### DESCRIPTION OF THE TASK
Return the listing below unchanged, but without pictures.

### DATA BLOCK
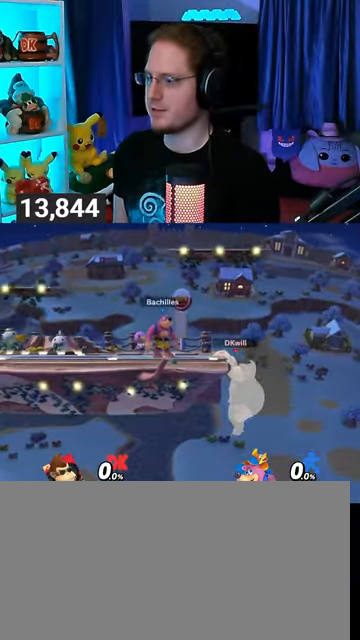
{"buttons": [], "left_stick": "left", "right_stick": "center", "events": [[200, "Y", "down"], [333, "left_stick", "left"], [400, "Y", "up"]]}
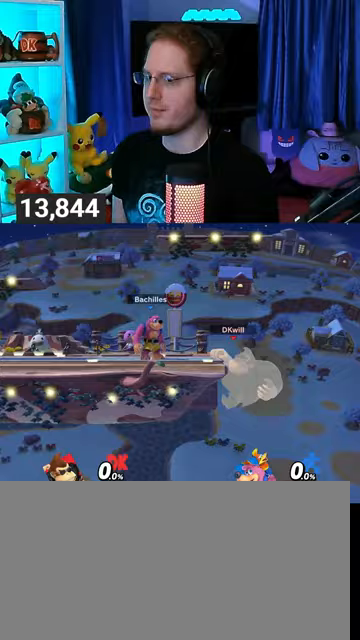
{"buttons": [], "left_stick": "left", "right_stick": "center", "events": []}
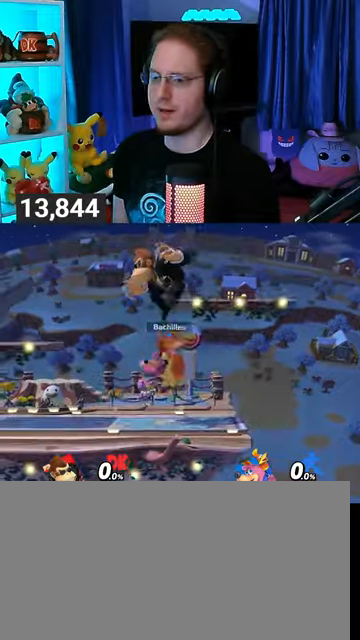
{"buttons": [], "left_stick": "up-left", "right_stick": "center", "events": [[100, "Y", "down"], [167, "Y", "up"], [233, "Y", "down"], [333, "Y", "up"], [367, "Y", "down"], [500, "Y", "up"], [500, "left_stick", "up-left"]]}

### WRITTEN ANSWER
{"buttons": [], "left_stick": "left", "right_stick": "center", "events": [[200, "Y", "down"], [333, "left_stick", "left"], [400, "Y", "up"]]}
{"buttons": [], "left_stick": "left", "right_stick": "center", "events": []}
{"buttons": [], "left_stick": "up-left", "right_stick": "center", "events": [[100, "Y", "down"], [167, "Y", "up"], [233, "Y", "down"], [333, "Y", "up"], [367, "Y", "down"], [500, "Y", "up"], [500, "left_stick", "up-left"]]}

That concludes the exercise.